Records =>
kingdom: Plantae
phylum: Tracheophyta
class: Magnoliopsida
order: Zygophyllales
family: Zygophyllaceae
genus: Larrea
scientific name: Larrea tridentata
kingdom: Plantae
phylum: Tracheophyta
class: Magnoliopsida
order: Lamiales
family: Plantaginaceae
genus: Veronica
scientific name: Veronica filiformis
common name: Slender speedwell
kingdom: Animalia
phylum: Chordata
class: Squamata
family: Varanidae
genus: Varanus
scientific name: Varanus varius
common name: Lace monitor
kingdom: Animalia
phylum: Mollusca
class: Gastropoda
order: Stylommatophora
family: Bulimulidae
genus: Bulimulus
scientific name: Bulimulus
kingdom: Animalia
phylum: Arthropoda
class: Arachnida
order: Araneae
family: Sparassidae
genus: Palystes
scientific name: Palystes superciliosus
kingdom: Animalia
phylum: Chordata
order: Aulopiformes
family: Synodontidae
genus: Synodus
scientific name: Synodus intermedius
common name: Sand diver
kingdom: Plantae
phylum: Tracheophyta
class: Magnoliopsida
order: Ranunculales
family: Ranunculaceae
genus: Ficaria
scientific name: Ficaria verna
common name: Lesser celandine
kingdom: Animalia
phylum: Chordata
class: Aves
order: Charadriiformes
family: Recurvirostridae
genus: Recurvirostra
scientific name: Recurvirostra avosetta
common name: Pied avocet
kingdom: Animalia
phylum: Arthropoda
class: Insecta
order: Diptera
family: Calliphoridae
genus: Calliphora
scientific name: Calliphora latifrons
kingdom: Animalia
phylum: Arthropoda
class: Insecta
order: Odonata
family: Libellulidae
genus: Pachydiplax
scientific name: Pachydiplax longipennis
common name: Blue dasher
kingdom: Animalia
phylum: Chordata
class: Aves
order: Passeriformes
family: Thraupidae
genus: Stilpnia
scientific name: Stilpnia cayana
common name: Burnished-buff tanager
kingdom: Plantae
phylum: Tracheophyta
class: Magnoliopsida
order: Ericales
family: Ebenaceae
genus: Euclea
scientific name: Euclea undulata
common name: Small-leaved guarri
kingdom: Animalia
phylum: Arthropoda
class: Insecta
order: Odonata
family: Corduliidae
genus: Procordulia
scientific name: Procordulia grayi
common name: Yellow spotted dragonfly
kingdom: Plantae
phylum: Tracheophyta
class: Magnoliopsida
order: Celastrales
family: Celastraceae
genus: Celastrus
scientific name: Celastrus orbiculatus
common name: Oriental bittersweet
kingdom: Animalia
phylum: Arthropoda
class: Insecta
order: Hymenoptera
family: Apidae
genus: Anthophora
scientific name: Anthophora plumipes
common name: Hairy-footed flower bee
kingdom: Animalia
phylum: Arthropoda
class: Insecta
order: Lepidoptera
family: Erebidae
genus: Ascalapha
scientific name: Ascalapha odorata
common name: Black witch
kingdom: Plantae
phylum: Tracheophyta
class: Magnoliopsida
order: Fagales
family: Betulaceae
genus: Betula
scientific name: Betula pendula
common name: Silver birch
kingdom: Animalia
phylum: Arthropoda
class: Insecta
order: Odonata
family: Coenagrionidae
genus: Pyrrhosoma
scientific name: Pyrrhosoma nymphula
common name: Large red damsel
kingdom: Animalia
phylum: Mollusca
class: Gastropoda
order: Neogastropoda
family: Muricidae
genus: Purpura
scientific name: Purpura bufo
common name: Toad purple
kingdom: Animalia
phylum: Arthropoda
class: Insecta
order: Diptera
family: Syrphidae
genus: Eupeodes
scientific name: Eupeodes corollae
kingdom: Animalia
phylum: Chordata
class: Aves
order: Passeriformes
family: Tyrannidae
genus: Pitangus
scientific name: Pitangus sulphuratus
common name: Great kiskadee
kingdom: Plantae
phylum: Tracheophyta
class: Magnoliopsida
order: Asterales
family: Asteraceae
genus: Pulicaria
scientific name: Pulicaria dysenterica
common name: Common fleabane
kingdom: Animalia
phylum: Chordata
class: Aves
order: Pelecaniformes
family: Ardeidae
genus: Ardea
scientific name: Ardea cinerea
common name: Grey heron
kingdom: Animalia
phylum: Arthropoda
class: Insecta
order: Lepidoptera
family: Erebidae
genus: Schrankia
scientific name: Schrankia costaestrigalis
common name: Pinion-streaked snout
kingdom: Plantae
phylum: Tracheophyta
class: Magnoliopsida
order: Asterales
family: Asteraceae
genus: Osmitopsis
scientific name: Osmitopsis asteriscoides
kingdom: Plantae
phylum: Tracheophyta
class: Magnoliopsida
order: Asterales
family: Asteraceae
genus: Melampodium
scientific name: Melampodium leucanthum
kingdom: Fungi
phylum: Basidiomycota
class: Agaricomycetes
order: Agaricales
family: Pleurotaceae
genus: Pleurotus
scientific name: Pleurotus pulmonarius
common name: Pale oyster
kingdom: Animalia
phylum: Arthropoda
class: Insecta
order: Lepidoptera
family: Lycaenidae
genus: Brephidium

Aim => Swap each occurrence of "common name" in the entries above for "vernacular name", and repeat all the entries with no other change.

Finished exercise =>
kingdom: Plantae
phylum: Tracheophyta
class: Magnoliopsida
order: Zygophyllales
family: Zygophyllaceae
genus: Larrea
scientific name: Larrea tridentata
kingdom: Plantae
phylum: Tracheophyta
class: Magnoliopsida
order: Lamiales
family: Plantaginaceae
genus: Veronica
scientific name: Veronica filiformis
vernacular name: Slender speedwell
kingdom: Animalia
phylum: Chordata
class: Squamata
family: Varanidae
genus: Varanus
scientific name: Varanus varius
vernacular name: Lace monitor
kingdom: Animalia
phylum: Mollusca
class: Gastropoda
order: Stylommatophora
family: Bulimulidae
genus: Bulimulus
scientific name: Bulimulus
kingdom: Animalia
phylum: Arthropoda
class: Arachnida
order: Araneae
family: Sparassidae
genus: Palystes
scientific name: Palystes superciliosus
kingdom: Animalia
phylum: Chordata
order: Aulopiformes
family: Synodontidae
genus: Synodus
scientific name: Synodus intermedius
vernacular name: Sand diver
kingdom: Plantae
phylum: Tracheophyta
class: Magnoliopsida
order: Ranunculales
family: Ranunculaceae
genus: Ficaria
scientific name: Ficaria verna
vernacular name: Lesser celandine
kingdom: Animalia
phylum: Chordata
class: Aves
order: Charadriiformes
family: Recurvirostridae
genus: Recurvirostra
scientific name: Recurvirostra avosetta
vernacular name: Pied avocet
kingdom: Animalia
phylum: Arthropoda
class: Insecta
order: Diptera
family: Calliphoridae
genus: Calliphora
scientific name: Calliphora latifrons
kingdom: Animalia
phylum: Arthropoda
class: Insecta
order: Odonata
family: Libellulidae
genus: Pachydiplax
scientific name: Pachydiplax longipennis
vernacular name: Blue dasher
kingdom: Animalia
phylum: Chordata
class: Aves
order: Passeriformes
family: Thraupidae
genus: Stilpnia
scientific name: Stilpnia cayana
vernacular name: Burnished-buff tanager
kingdom: Plantae
phylum: Tracheophyta
class: Magnoliopsida
order: Ericales
family: Ebenaceae
genus: Euclea
scientific name: Euclea undulata
vernacular name: Small-leaved guarri
kingdom: Animalia
phylum: Arthropoda
class: Insecta
order: Odonata
family: Corduliidae
genus: Procordulia
scientific name: Procordulia grayi
vernacular name: Yellow spotted dragonfly
kingdom: Plantae
phylum: Tracheophyta
class: Magnoliopsida
order: Celastrales
family: Celastraceae
genus: Celastrus
scientific name: Celastrus orbiculatus
vernacular name: Oriental bittersweet
kingdom: Animalia
phylum: Arthropoda
class: Insecta
order: Hymenoptera
family: Apidae
genus: Anthophora
scientific name: Anthophora plumipes
vernacular name: Hairy-footed flower bee
kingdom: Animalia
phylum: Arthropoda
class: Insecta
order: Lepidoptera
family: Erebidae
genus: Ascalapha
scientific name: Ascalapha odorata
vernacular name: Black witch
kingdom: Plantae
phylum: Tracheophyta
class: Magnoliopsida
order: Fagales
family: Betulaceae
genus: Betula
scientific name: Betula pendula
vernacular name: Silver birch
kingdom: Animalia
phylum: Arthropoda
class: Insecta
order: Odonata
family: Coenagrionidae
genus: Pyrrhosoma
scientific name: Pyrrhosoma nymphula
vernacular name: Large red damsel
kingdom: Animalia
phylum: Mollusca
class: Gastropoda
order: Neogastropoda
family: Muricidae
genus: Purpura
scientific name: Purpura bufo
vernacular name: Toad purple
kingdom: Animalia
phylum: Arthropoda
class: Insecta
order: Diptera
family: Syrphidae
genus: Eupeodes
scientific name: Eupeodes corollae
kingdom: Animalia
phylum: Chordata
class: Aves
order: Passeriformes
family: Tyrannidae
genus: Pitangus
scientific name: Pitangus sulphuratus
vernacular name: Great kiskadee
kingdom: Plantae
phylum: Tracheophyta
class: Magnoliopsida
order: Asterales
family: Asteraceae
genus: Pulicaria
scientific name: Pulicaria dysenterica
vernacular name: Common fleabane
kingdom: Animalia
phylum: Chordata
class: Aves
order: Pelecaniformes
family: Ardeidae
genus: Ardea
scientific name: Ardea cinerea
vernacular name: Grey heron
kingdom: Animalia
phylum: Arthropoda
class: Insecta
order: Lepidoptera
family: Erebidae
genus: Schrankia
scientific name: Schrankia costaestrigalis
vernacular name: Pinion-streaked snout
kingdom: Plantae
phylum: Tracheophyta
class: Magnoliopsida
order: Asterales
family: Asteraceae
genus: Osmitopsis
scientific name: Osmitopsis asteriscoides
kingdom: Plantae
phylum: Tracheophyta
class: Magnoliopsida
order: Asterales
family: Asteraceae
genus: Melampodium
scientific name: Melampodium leucanthum
kingdom: Fungi
phylum: Basidiomycota
class: Agaricomycetes
order: Agaricales
family: Pleurotaceae
genus: Pleurotus
scientific name: Pleurotus pulmonarius
vernacular name: Pale oyster
kingdom: Animalia
phylum: Arthropoda
class: Insecta
order: Lepidoptera
family: Lycaenidae
genus: Brephidium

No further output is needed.